Les violences ont gagné en intensité après une frappe attribuée à Israël le 2 janvier près de Beyrouth, qui a tué le numéro deux du Hamas où il vivait, faisant craindre une escalade.

« Je crois que les deux parties préfèrent une solution diplomatique », a déclaré jeudi M. Hochstein, coordinateur spécial du président Joe Biden pour la sécurité de l’énergie.

Une médiation menée par cet émissaire avait abouti en octobre 2022 à la signature entre le Liban et Israël d’un accord délimitant leur frontière maritime, qui avait assuré la répartition de gisements gaziers offshore en Méditerranée orientale.

Plusieurs responsables occidentaux, dont le chef de la diplomatie de l’Union européenne Josep Borrell, se sont succédé à Beyrouth depuis une semaine, appelant à ne pas entraîner le Liban dans le conflit régional.

Mercredi, la ministre allemande des Affaires étrangères Annalena Baerbock, a déclaré à Beyrouth qu’une escalade du conflit « serait une catastrophe pour les deux pays ».

Le secrétaire d’Etat américain Antony Blinken, qui a achevé jeudi une tournée au Moyen-Orient, a également appelé à essayer d’éviter un débordement du conflit dans la région, où le Hamas dispose d’alliés avec des groupes armés soutenus par l’Iran.

Litige frontalier

M. Hochstein, qui s’était rendu la semaine dernière en Israël, a rencontré jeudi le président du Parlement libanais et le Premier ministre Najib Mikati.

L’envoyé spécial américain Amos Hochstein (à gauche) rencontre le Premier ministre libanais par intérim Najib Mikati à Beyrouth, le 11 janvier 2024 (Crédit : JOSEPH EID / AFP)

« Nous voulons la paix et la stabilité, sur la base des résolutions de l’ONU. Mais la priorité doit être un cessez-le-feu à Gaza, l’arrêt des agressions israéliennes contre le Liban », a déclaré jeudi ce dernier.

Le ministre de la Défense israélien Yoav Gallant avait indiqué la semaine dernière qu’Israël préférait « la voie diplomatique à la voie militaire » pour rétablir le calme à la frontière nord.

Mais mercredi, le chef d’état-major de l’armée israélienne, Herzi Halevi, a averti que les soldats israéliens sauraient se battre au Liban « s’il le faut ».

Une source diplomatique occidentale à Beyrouth qui a requis l’anonymat a précisé à l’AFP qu’une solution diplomatique pourrait englober un règlement du litige frontalier entre le Liban et Israël, qui se retirerait de territoires réclamés par Beyrouth.

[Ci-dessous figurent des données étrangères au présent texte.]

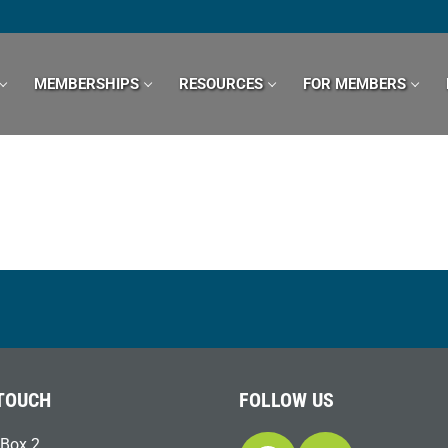
MEMBERSHIPS
RESOURCES
FOR MEMBERS
 TOUCH
FOLLOW US
Box 2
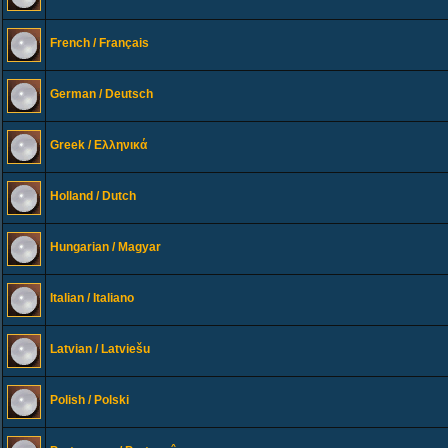
French / Français
German / Deutsch
Greek / Ελληνικά
Holland / Dutch
Hungarian / Magyar
Italian / Italiano
Latvian / Latviešu
Polish / Polski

Le chef du Hezbollah Hassan Nasrallah avait affirmé le 5 janvier que les attaques menées par sa formation avaient placé le Liban « en position de force » en cas d’un règlement du litige frontalier avec Israël « après la fin de l’agression contre Gaza ».

Depuis le début des violences à la frontière le 8 octobre, Israël a fait état de 14 morts, dont neuf soldats, à sa frontière nord. 190 personnes ont été tuées au Liban, parmi lesquelles 141 combattants du Hezbollah, selon un décompte de l’AFP.

Plus de 80 000 personnes ont en outre été déplacées dans le nord d’Israël, et 72 000 autres ont été évacuées de l’autre côté de la frontière par les autorités libanaises.